CINS supports the University of Windsor’s multi-university, multi-disciplinary proposal to the CFI 2023 Innovation Fund (IF), entitled “Building a Future for Canadian Neutron Scattering, Phase 2,” because it is an essential contribution to the emerging national neutron strategy.
CINS has cooperated with the Canadian Neutron Initiative (CNI) working group in the development of a strategy to rebuild Canadian capacity for materials research with neutron beams. The Canadian neutron beam community is aligning around this strategy and is optimistic about the future, as demonstrated by active participation in the CNI national roundtable meeting in December 2020, and the CINS CFI & Road Map planning workshop in March 2021. The recent success of the pan-Canadian McMaster-led CFI 2020 IF award (i.e. Phase 1) represents a significant contribution towards the national neutron strategy. This award will dramatically expand neutron scattering capacities at the McMaster Nuclear Reactor, Canada’s only domestic source of neutron beams, and provide increased access for Canadian scientists at high brightness neutron sources abroad. Although this is an excellent start towards addressing Canada’s neutron needs, much more investment is still required to meet the national demand.

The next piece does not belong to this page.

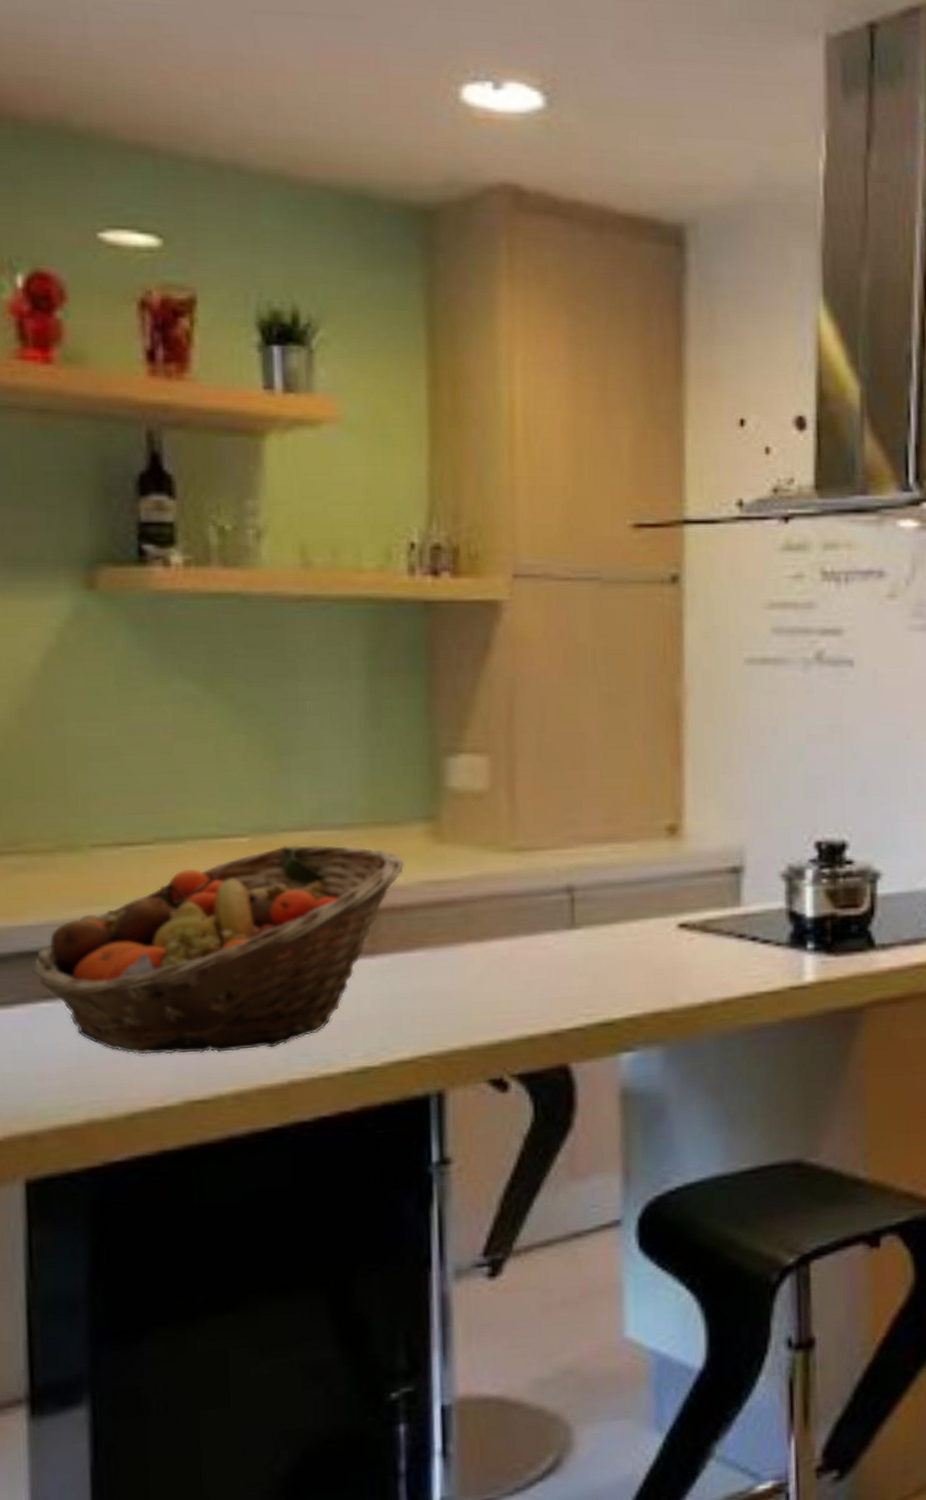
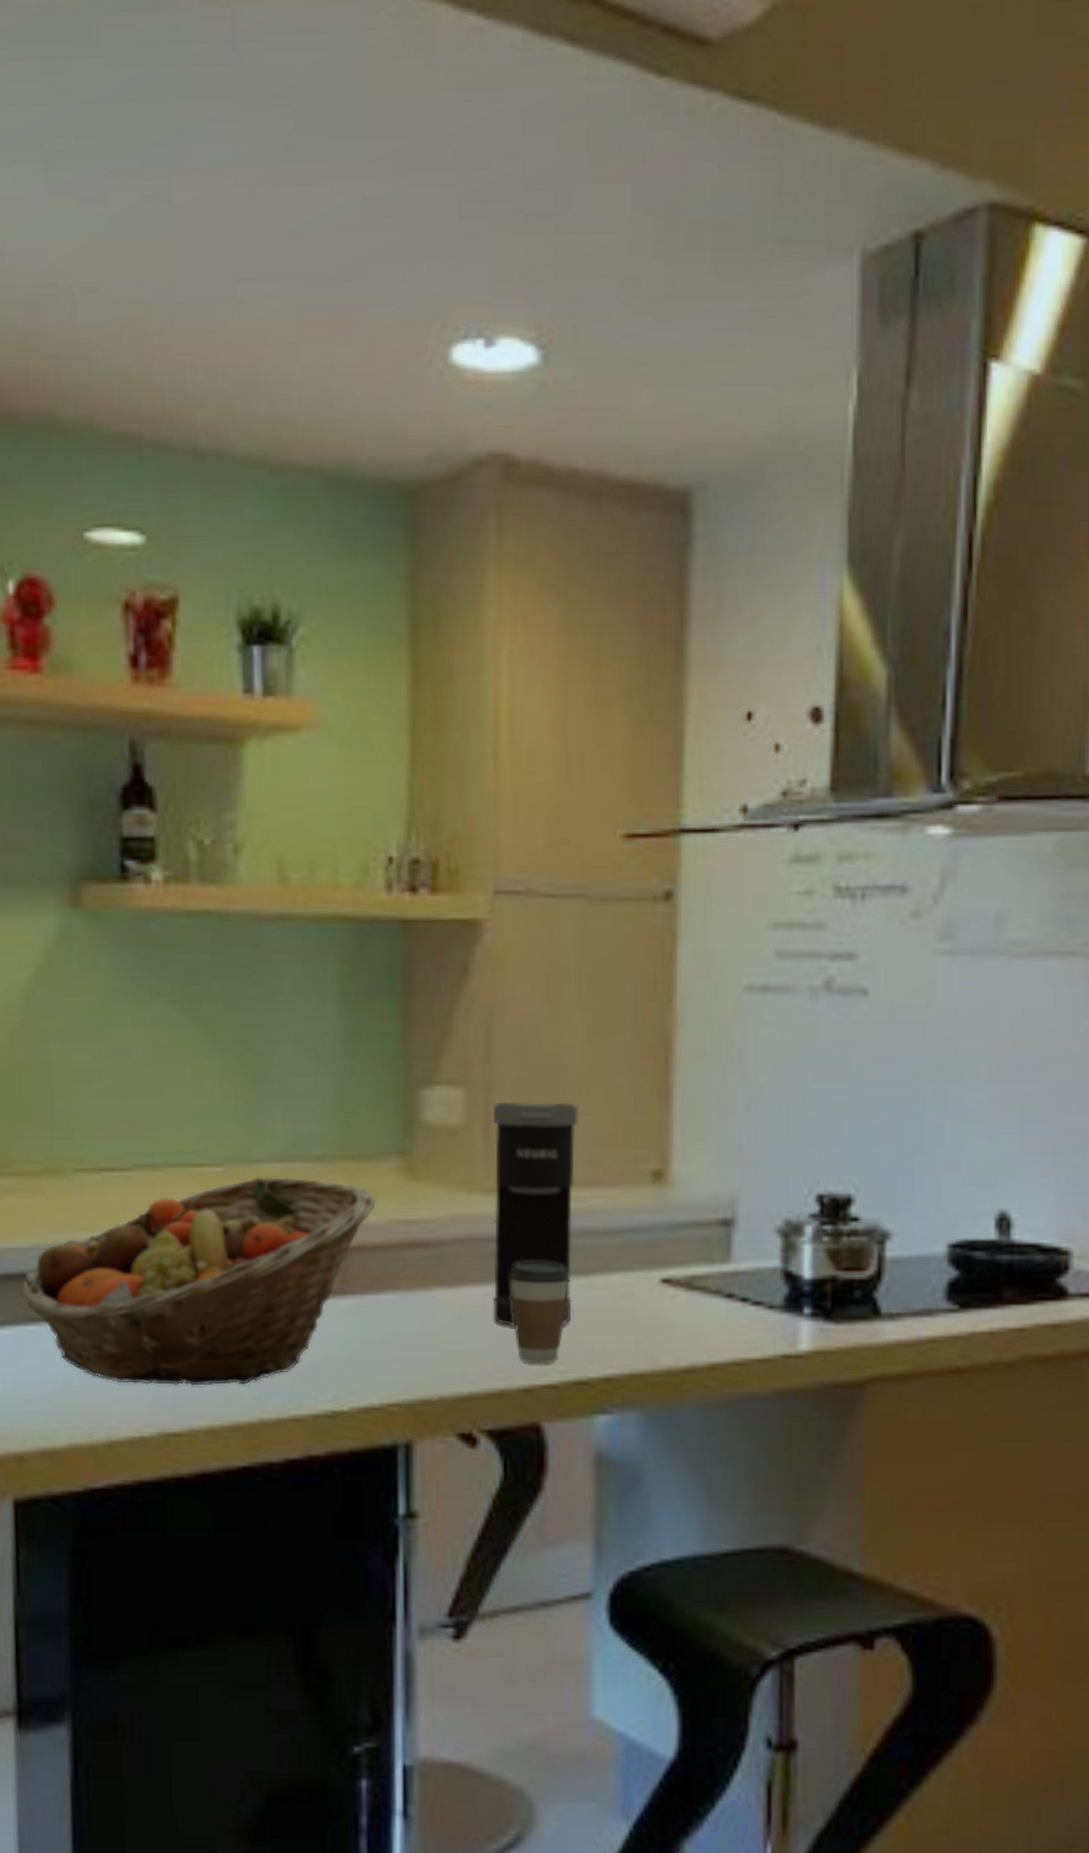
coffee maker: none [516,766,597,976] -> present [493,1101,578,1327]
coffee cup: none [536,913,592,1009] -> present [510,1261,569,1365]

“Building a Future for Canadian Neutron Scattering, Phase 2” has emerged as the natural next step for building Canadian neutron infrastructure, and the goals of this proposal already enjoy broad support among the user community. It advances key objectives of the national neutron strategy, including foreign partnerships that will leverage access to more critically-needed beam time and provide Canadians with world-leading capabilities complementary to those secured in Phase 1. It will also include the development of a prototype compact accelerator-based neutron source, which will enable Canada to explore the potential of this source technology and determine its place among the options for new domestic neutron sources in the long-term. This prototype will add to Canada’s domestic neutron beam capabilities in the areas of neutron diffraction and Boron Neutron Capture Therapy. It will also play a unique role in developing Canadian expertise in pulsed neutron sources and instrumentation.
In order to brighten the future of neutron scattering for Canada, CINS will work with project leaders to organize and facilitate the necessary workshops to plan, and engage the community in, this project.